Examples of the conditions and incidents contributed to through harmful alcohol consumption are:

  • cirrhosis of the liver
  • breast, oral, liver and colorectal cancers
  • stroke, inflammatory heart disease and hypertension
  • road traffic accidents
  • memory lapse
  • falls, suicide, and drowning.

How much alcohol do Australians drink?

Results from the 2013 National Drug Strategy Household Survey show that, in 2013, for Australians aged 14 years and over:

  • Almost 1 in 5 (18.2%) people drank at levels that placed them at lifetime risk of an alcohol related disease or injury.
  • More than 1 in 3 (38%) people drank at levels that placed them at risk of injury on a single occasion in the last 12 months, with 1 in 4 (26%) doing so as often as monthly.
  • More than 1 in 5 (22%) people did not consume alcohol in the previous 12 months.

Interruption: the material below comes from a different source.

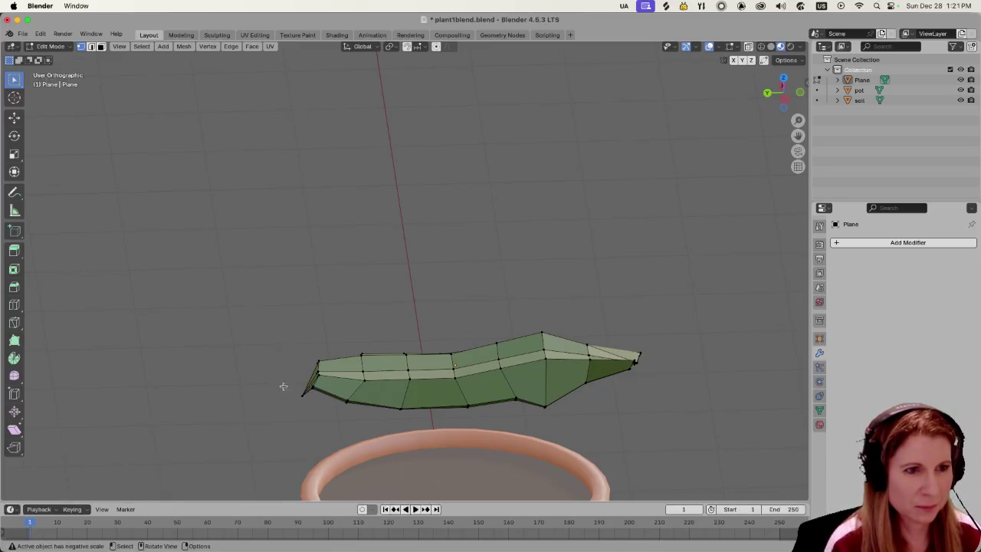
left_click_drag(289, 382, 310, 419)
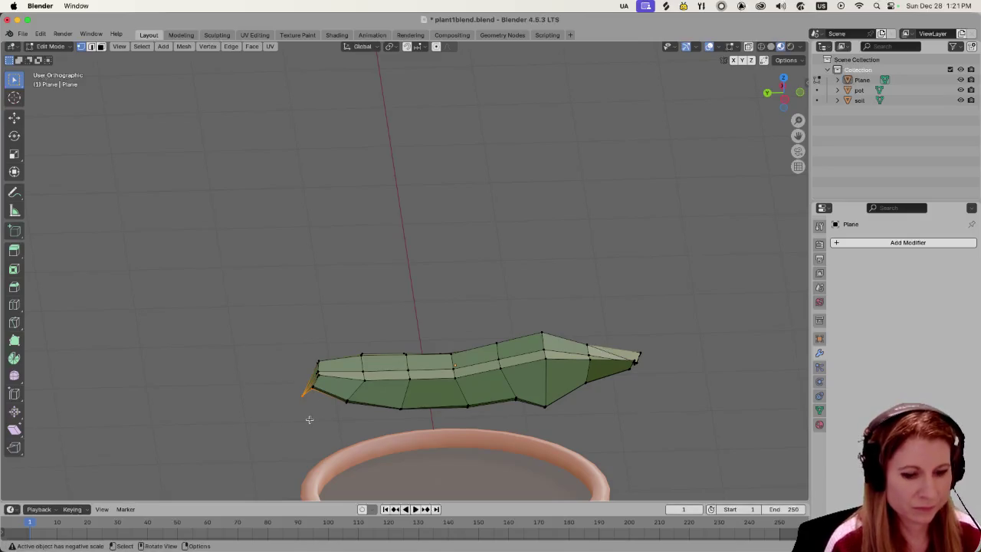
key("g")
key("x")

The levels of risk used come from the National Health and Medical Research Council's 2009 alcohol guidelines.

Guideline 1: Reducing the risk of alcohol related harm over a lifetime

Drinking no more than 2 standard drinks on any day reduces the lifetime risk of harm from alcohol-related disease or injury.

Guideline 2: Reducing the risk of injury on a single occasion of drinking

Drinking no more than 4 standard drinks on a single occasion reduces the risk of alcohol-related injury arising from that occasion.

See the Australian Alcohol Guidelines for more information on levels of risk associated with alcohol consumption.

For more information and statistics see Alcohol and other drugs.

Low alcohol consumption

Low to moderate alcohol consumption has been found to have a protective effect against hypertension, ischaemic heart disease, stroke and gallstones for some subgroups of the population. The cardiovascular health benefit of low to moderate alcohol consumption relates mainly to men over 40 years of age and post-menopausal women.